How the time adjustment factor works.

Discussion of chess software programming and technical issues.

Moderator: Ras

User avatar
Don
Posts: 5106
Joined: Tue Apr 29, 2008 4:27 pm

How the time adjustment factor works.

Post by Don »

I have received private requests on how my time adjustment factor works in my tester.

So I'm going to try to answer it here with this post. This is for the benefit of those who believe it may be of some use, not to generate more controversy. I'm going to give some details on how I implemented it.

For years it has been known that chess skill in computer chess programs is almost linear with the log of the time. For instance each doubling in speed gives an (almost) constant factor of ELO improvement.

A few months ago, H. G. Muller posted the basic formula which is ELO = K * ln(time). He used 100 as his example constant, which is like saying each doubling is worth almost 70 ELO of improvement.

So I incorporated this formula into my autotester. When running fixed depth games, one would like to know at a glance which program is really stronger and by how much. Of course as Bob Hyatt points out the most direct way is to run time control games. I have no argument with this and it works perfectly. But many testers are interested in isolating the algorithm from the implementation. For instance if you improve mobility with an expensive calculation, one might want to understand the relationship between the quality improvement and the extra time involved.

In my tester, I can configure this constant. But to make the constant
represent the amount of elo improvement per doubling - (which I find
more convenient to think about) you have to multiply it by 1 / log(2)
or 1.44269504088896. So if you believe each doubling is worth 100 ELO
points, then K should be 100 * 1.442695...

So in my tester, the games are rated using the standard ELO formula,
but I will also publish a time adjusted elo rating. Let's say program
A has a rating of 2200 ELO and takes 10 seconds per move and program B
has an ELO of 2150, but only takes 7 seconds per move. Which is
stronger?

A = 144.2695 * log(10) = 332.19

B = 144.2695 * log( 7) = 280.76

This tells you that you should gain about 332-281 = 51 ELO points
going from 7 to 10 seconds (using 100 elo per doubling). So program B is slightly stronger because it is fast enough to make up for the 50 ELO difference.

With fixed depth testing, you should realize that each doubling is
worth less and less with more time. And this would vary also
based on how scalable your program is. If you have terrible move
ordering, you might get much less for a doubling. I think H.G. Muller also mentioned these things in his original forum post.

So my tester lets you configure what a doubling is worth. I have
found that if I am doing 9 ply searches, 145 is very close to the
right value. With 7 ply searches I use 155. In very rough terms it
works pretty well for my program to adjust by 5 ELO for each ply of depth. This also works extremely well with the programs I test against, they seem to follow the same ELO curve my program does.

This is one of those deals that for small variations the error is
really small. For instance if I am 5 ELO off in my calibration, it's not going to produce much error for a program that is 20% faster or slower.
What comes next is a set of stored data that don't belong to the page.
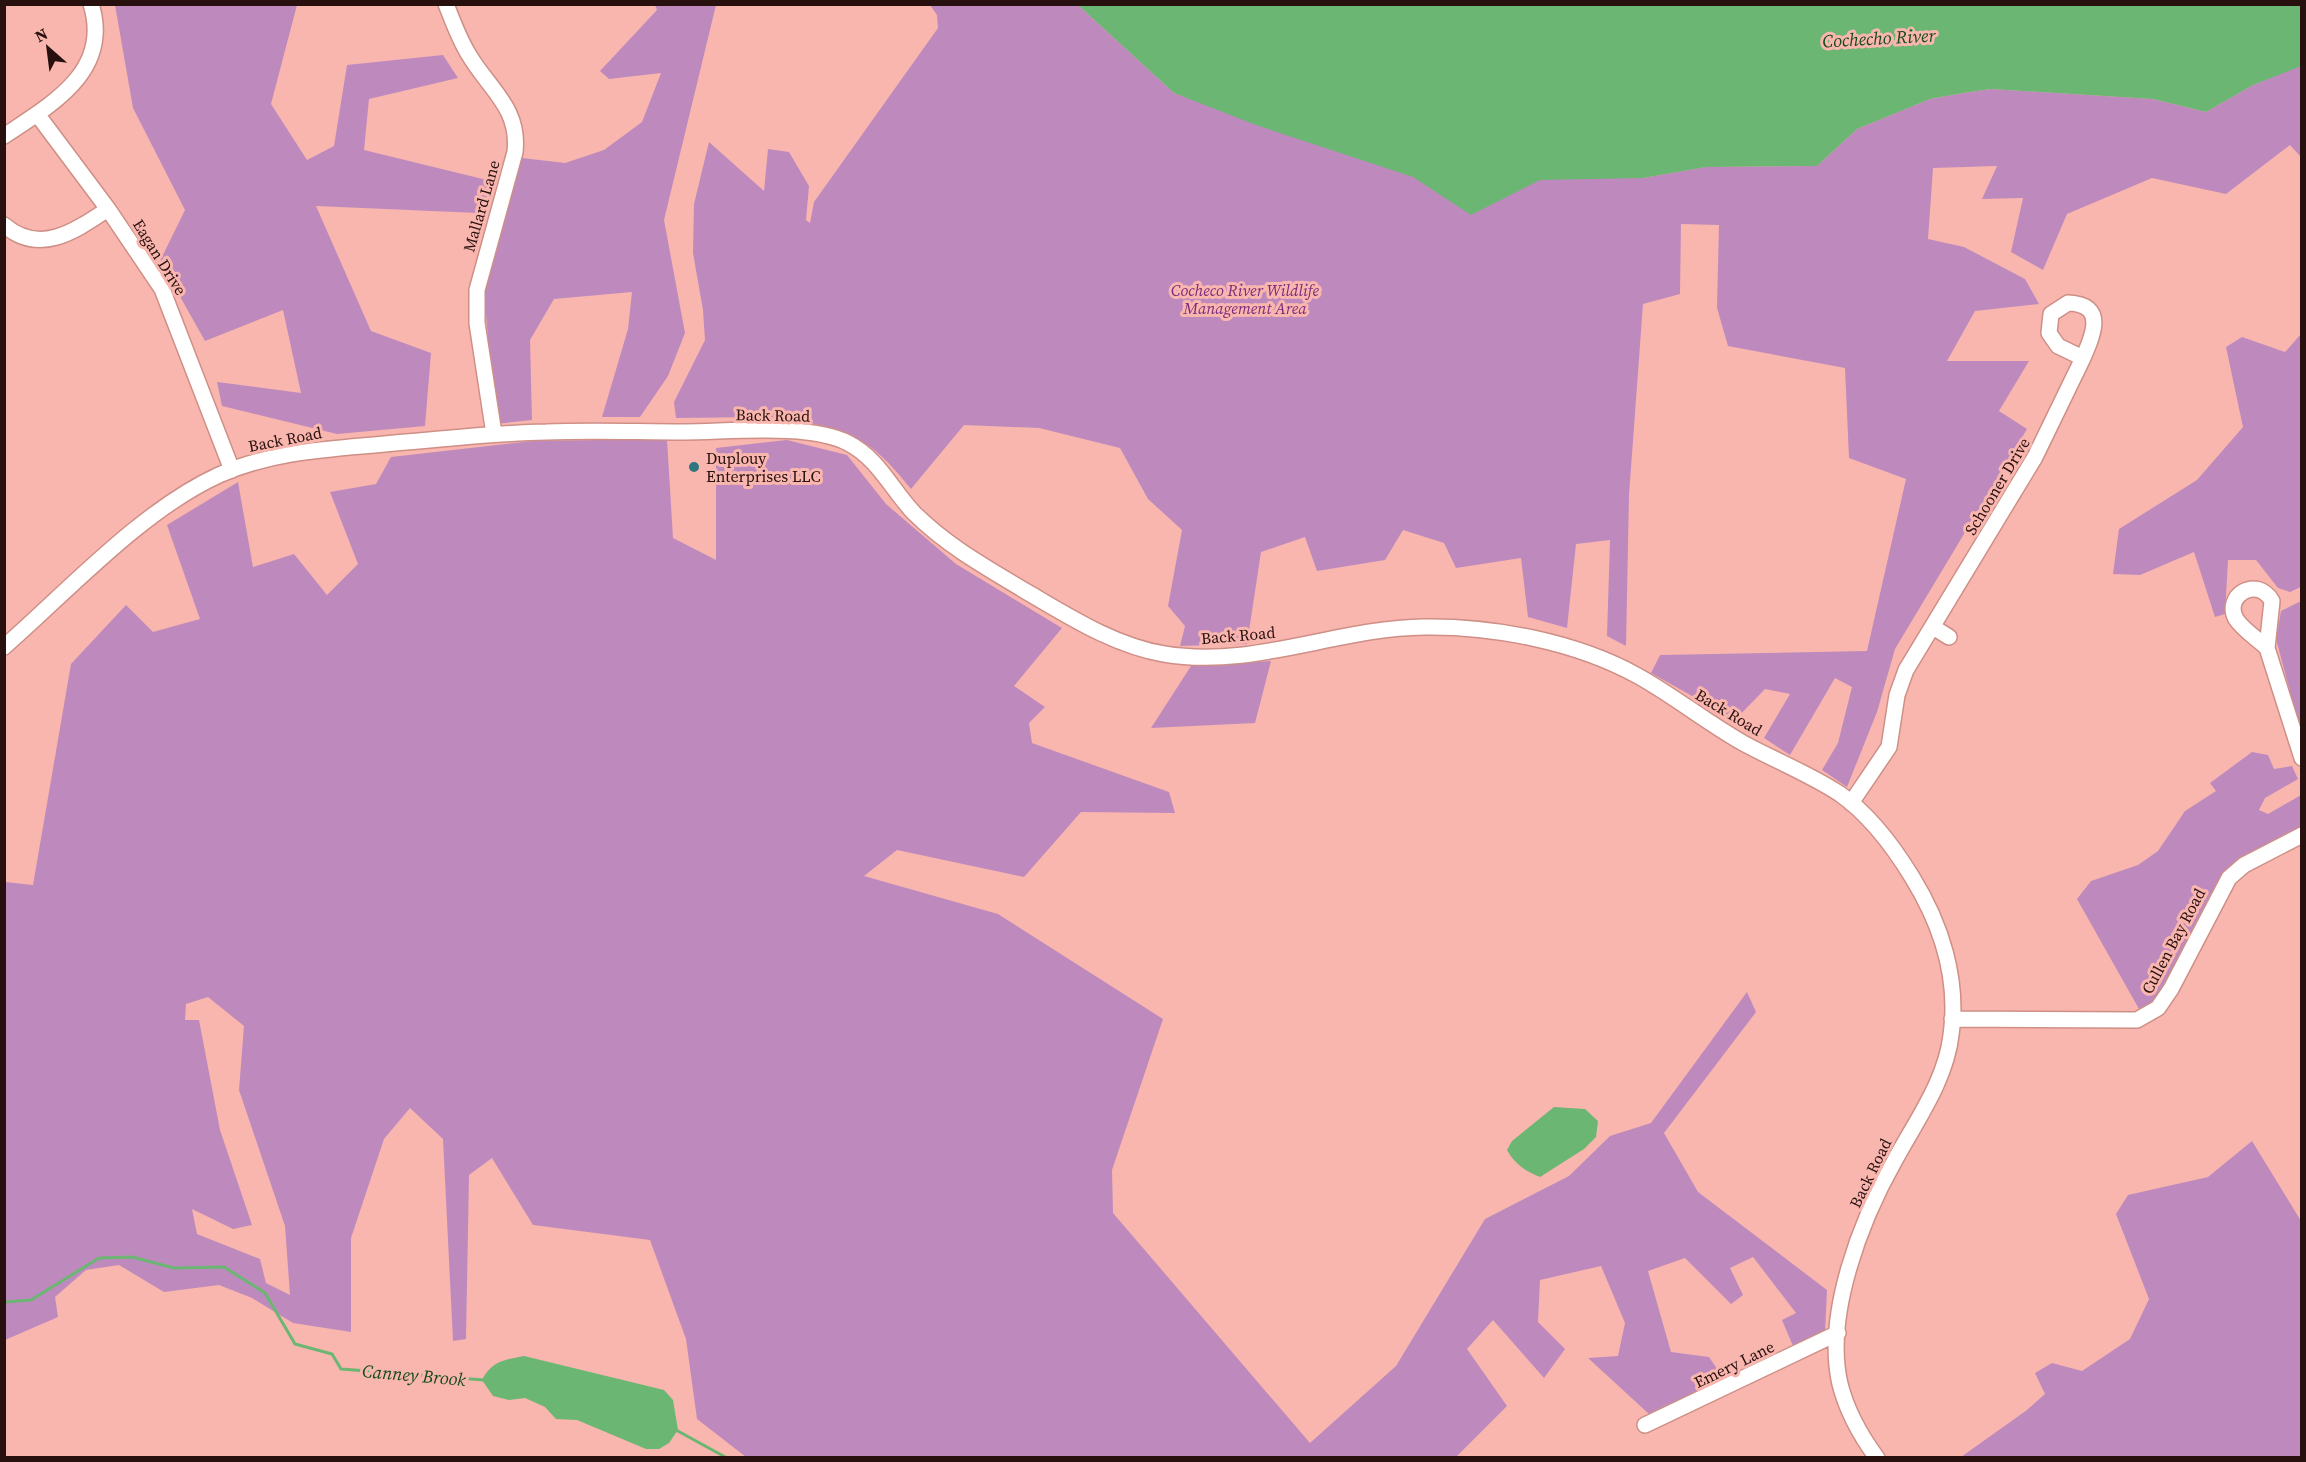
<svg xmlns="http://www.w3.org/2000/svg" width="2306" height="1462" viewBox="0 0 2306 1462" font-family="'Source Serif 4',serif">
<rect width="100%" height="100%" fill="#f9b6ae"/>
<path fill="#be8abe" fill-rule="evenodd" d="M 115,5 L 297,5 L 271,104 L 307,160 L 334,146 L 347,65 L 443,55 L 458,78 L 369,99 L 364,150 L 495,182 L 478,213 L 316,206 L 371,331 L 431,353 L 425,426 L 337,434 L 222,406 L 217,382 L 301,393 L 283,310 L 205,341 L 160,261 L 185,210 L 133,108 Z
M 655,5 L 716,5 L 664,220 L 685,333 L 668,376 L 640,417 L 602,417 L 628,329 L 632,292 L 554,299 L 530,340 L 532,420 L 495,424 L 485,302 L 486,272 L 522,158 L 565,163 L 604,150 L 642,122 L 661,73 L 609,79 L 600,71 L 657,10 Z
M 930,5 L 1078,5 L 1174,93 L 1414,177 L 1548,175 L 1643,178 L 1705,167 L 1817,166 L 1857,129 L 1930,99 L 1963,93 L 1991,89 L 2153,99 L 2206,112 L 2253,85 L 2301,65 L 2301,157 L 2290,145 L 2226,194 L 2152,178 L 2067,214 L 2043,270 L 2011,252 L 2023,198 L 1982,199 L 1997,166 L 1933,168 L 1928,239 L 1964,247 L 2025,279 L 2039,304 L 1975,311 L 1947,361 L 2029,361 L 1999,411 L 2027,429 L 1895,649 L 1877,712 L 1847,787 L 1822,770 L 1838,743 L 1852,687 L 1835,678 L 1790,755 L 1764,738 L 1790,694 L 1765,689 L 1735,720 L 1651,673 L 1660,655 L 1867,651 L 1906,479 L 1849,458 L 1845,368 L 1728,346 L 1717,308 L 1719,225 L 1681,224 L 1680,294 L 1643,304 L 1629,495 L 1626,646 L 1607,636 L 1610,540 L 1576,544 L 1567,628 L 1528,617 L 1521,558 L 1456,568 L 1444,543 L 1403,530 L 1385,560 L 1317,571 L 1305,537 L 1261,552 L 1247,644 L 1180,646 L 1185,626 L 1168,606 L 1182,530 L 1148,499 L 1120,448 L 1039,428 L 964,425 L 911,489 C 870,437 843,423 776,421 L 776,417 L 676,418 L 674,402 L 705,340 L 703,310 L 693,253 L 694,204 L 709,142 L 764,191 L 768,149 L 789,152 L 809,186 L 806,220 L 810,223 L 814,202 L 938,28 L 937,15 Z
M 2301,334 L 2301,587 L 2290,592 L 2278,588 L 2256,560 L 2228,560 L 2225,614 L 2215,617 L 2194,552 L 2140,575 L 2113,574 L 2119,529 L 2197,480 L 2243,427 L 2226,347 L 2242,337 L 2285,352 Z
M 667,439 L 673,538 L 716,560 L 716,448 L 787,440 L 847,455 L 886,504 L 956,564 L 1062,628 L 1014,686 L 1045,707 L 1029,723 L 1032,743 L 1169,792 L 1175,813 L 1081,812 L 1024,877 L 897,850 L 864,876 L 998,914 L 1163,1019 L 1112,1170 L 1113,1213 L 1310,1443 L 1396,1366 L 1485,1219 L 1569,1176 L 1610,1136 L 1651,1123 L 1747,992 L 1756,1012 L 1664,1133 L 1698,1192 L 1827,1290 L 1825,1332 L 1793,1346 L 1782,1320 L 1796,1313 L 1753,1257 L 1730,1268 L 1743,1295 L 1731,1304 L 1685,1258 L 1648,1271 L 1671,1352 L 1709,1357 L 1724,1379 L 1649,1414 L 1588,1358 L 1618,1356 L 1625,1323 L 1601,1266 L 1540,1280 L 1538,1322 L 1565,1349 L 1544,1378 L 1493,1320 L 1467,1349 L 1507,1406 L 1456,1457 L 746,1457 L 697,1419 L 686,1339 L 650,1240 L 533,1225 L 492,1158 L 469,1175 L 466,1339 L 453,1341 L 443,1139 L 410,1108 L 384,1139 L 351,1238 L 351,1332 L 293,1323 L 252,1298 L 219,1285 L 164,1292 L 119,1265 L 86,1270 L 55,1297 L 58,1317 L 5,1340 L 5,882 L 33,885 L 71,664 L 126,605 L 153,632 L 200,619 L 167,525 L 238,482 L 253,567 L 294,554 L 327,595 L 358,564 L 330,492 L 376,484 L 391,457 L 532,441 ZM 208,997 L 244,1026 L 239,1090 L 285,1226 L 290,1295 L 266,1283 L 260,1259 L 197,1234 L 192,1209 L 233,1229 L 252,1225 L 220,1130 L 199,1020 L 185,1020 L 186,1004 Z
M 2301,601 L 2301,733 L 2276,639 L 2281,611 Z
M 1271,661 L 1255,723 L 1151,728 L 1191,666 Z
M 2252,752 L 2268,755 L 2274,769 L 2292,766 L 2298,779 L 2265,798 L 2259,810 L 2268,814 L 2301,795 L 2301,829 L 2222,877 L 2210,895 L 2160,995 L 2151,1004 L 2139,1009 L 2077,899 L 2091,881 L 2138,865 L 2158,851 L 2185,811 L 2216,791 L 2210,783 Z
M 2252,1141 L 2301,1221 L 2301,1457 L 1961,1457 L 2027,1410 L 2045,1394 L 2035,1373 L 2052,1363 L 2082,1371 L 2130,1339 L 2149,1299 L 2116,1214 L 2128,1195 L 2208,1177 Z"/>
<path fill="#6bb673" d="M 1078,5 L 2301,5 L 2301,66 L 2253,85 L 2206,112 L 2153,99 L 1991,89 L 1963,93 L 1930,99 L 1857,129 L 1817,166 L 1706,167 L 1643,178 L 1540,180 L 1471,215 L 1413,177 L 1256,125 L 1174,93 Z
M 1554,1107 L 1585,1109 L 1598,1121 L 1596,1137 L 1584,1149 L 1540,1177 C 1526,1172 1514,1163 1507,1150 L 1512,1141 Z
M 524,1356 L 664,1390 L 673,1400 L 678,1430 L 669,1443 L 659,1449 L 646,1449 L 577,1420 L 556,1419 L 545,1407 L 525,1398 L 509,1400 L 493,1396 L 482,1380 C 492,1361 504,1360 524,1356 Z"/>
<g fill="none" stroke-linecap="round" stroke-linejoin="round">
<path stroke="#6bb673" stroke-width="3" d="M 4,1302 L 31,1300 L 99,1258 L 132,1257 L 174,1268 L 224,1267 L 265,1293 L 295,1344 L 332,1354 L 341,1369 L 484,1380
M 676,1430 L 727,1458"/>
<defs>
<path id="minor" d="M 446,4 C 453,22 459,39 469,55 C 489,89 520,108 515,152 L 477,290 L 477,323 L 494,434
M 37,114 L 108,209 L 162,289 L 232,470
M 4,136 C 52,104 112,71 91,4
M 4,225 C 40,256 75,231 108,209
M 2068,303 C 2107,304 2093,336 2083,358 L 2058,346 L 2049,333 L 2051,314 Z
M 1933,627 L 1949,637
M 4,647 C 68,591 142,510 219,475 C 275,450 334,449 395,443 C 445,439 495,433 546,432 C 592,430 638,432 684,432 C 730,432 809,423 848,443 C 878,458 892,490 914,513 C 947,546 987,568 1027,592 C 1070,617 1115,646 1164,654 C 1253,669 1337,628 1424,627 C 1494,626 1577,642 1638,676 C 1674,696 1706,722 1743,743 C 1774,760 1810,774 1840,794 C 1870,815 1893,846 1912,877 C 1941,924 1959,979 1951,1035 C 1946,1080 1916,1121 1895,1160 C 1861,1220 1824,1315 1840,1384 C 1847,1412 1860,1435 1877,1458
M 2267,648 C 2258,639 2243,630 2236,619 C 2223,596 2257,575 2272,601 L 2267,648 L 2302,758
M 1851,803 L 1889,747 L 1897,695 L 1906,670 L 2035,457 L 2083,358
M 1952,1019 L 2137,1020 L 2158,1008 L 2171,989 L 2229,878 L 2244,865 L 2302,835
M 1645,1425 L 1838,1333"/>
</defs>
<use href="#minor" stroke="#ce8f87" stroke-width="18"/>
<use href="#minor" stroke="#fff" stroke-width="15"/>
</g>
<circle fill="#2f7780" stroke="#f9b6ae" stroke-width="2" cx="694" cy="467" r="6"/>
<g text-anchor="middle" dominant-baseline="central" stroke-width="6" stroke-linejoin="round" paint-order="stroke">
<g font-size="16" fill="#28100e" stroke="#f9b6ae">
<text transform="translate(481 206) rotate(-74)">Mallard Lane</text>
<text transform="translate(160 257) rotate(58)">Eagan Drive</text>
<text transform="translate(773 415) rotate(1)">Back Road</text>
<text transform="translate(285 439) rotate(-11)">Back Road</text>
<text transform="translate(1997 486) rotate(-59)">Schooner Drive</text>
<text transform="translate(1238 635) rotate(-5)">Back Road</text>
<text transform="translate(1729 712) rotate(31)">Back Road</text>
<text transform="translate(2173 941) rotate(-62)">Cullen Bay Road</text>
<text transform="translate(1870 1173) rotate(-64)">Back Road</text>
<text transform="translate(1734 1364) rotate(-26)">Emery Lane</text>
</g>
<g font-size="16" font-style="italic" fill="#7b2b7e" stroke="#f9b6ae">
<text x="1245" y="290">Cocheco River Wildlife<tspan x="1245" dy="18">Management Area</tspan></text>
</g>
<g font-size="16" fill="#28100e" stroke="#f9b6ae" text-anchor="start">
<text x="706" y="458">Duplouy<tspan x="706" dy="18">Enterprises LLC</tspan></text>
</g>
<g font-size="18" font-style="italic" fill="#14491e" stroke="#f9b6ae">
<text transform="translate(1879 38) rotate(-3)">Cochecho River</text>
<text transform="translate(414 1375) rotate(5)">Canney Brook</text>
</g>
</g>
<rect width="2306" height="1462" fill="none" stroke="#28100e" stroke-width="12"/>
<g transform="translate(48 48) rotate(332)" stroke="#f9b6ae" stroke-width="4.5" paint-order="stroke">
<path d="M0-4.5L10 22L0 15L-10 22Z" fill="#28100e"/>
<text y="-9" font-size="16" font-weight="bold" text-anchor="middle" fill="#28100e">N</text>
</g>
</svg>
It's
less accurate if one program takes a LOT more time than another. You
would not want to compare a program that average 1 second a move with
one that averages 15 seconds a move for instance.

I calibrate it by running a test where there is a version of the
program doing an extra ply. I might run one at 8 ply and one at 9
ply. Then I fiddle the "elo doubling factor" to make these 2 versions
come out exactly the same. You need to run a large sample of course
if you want this to be accurate, but you don't have to do it very
often.

How much can you trust these values? In practice I have found these number extremely reliable, the correlation between these numbers and actual time control games is very high. I have always been able to predict the winner of long time control matches based on these fixed depth games within the statistical error. But it is up to each tester of course to use some common sense and decide for himself if there is any value in this for him.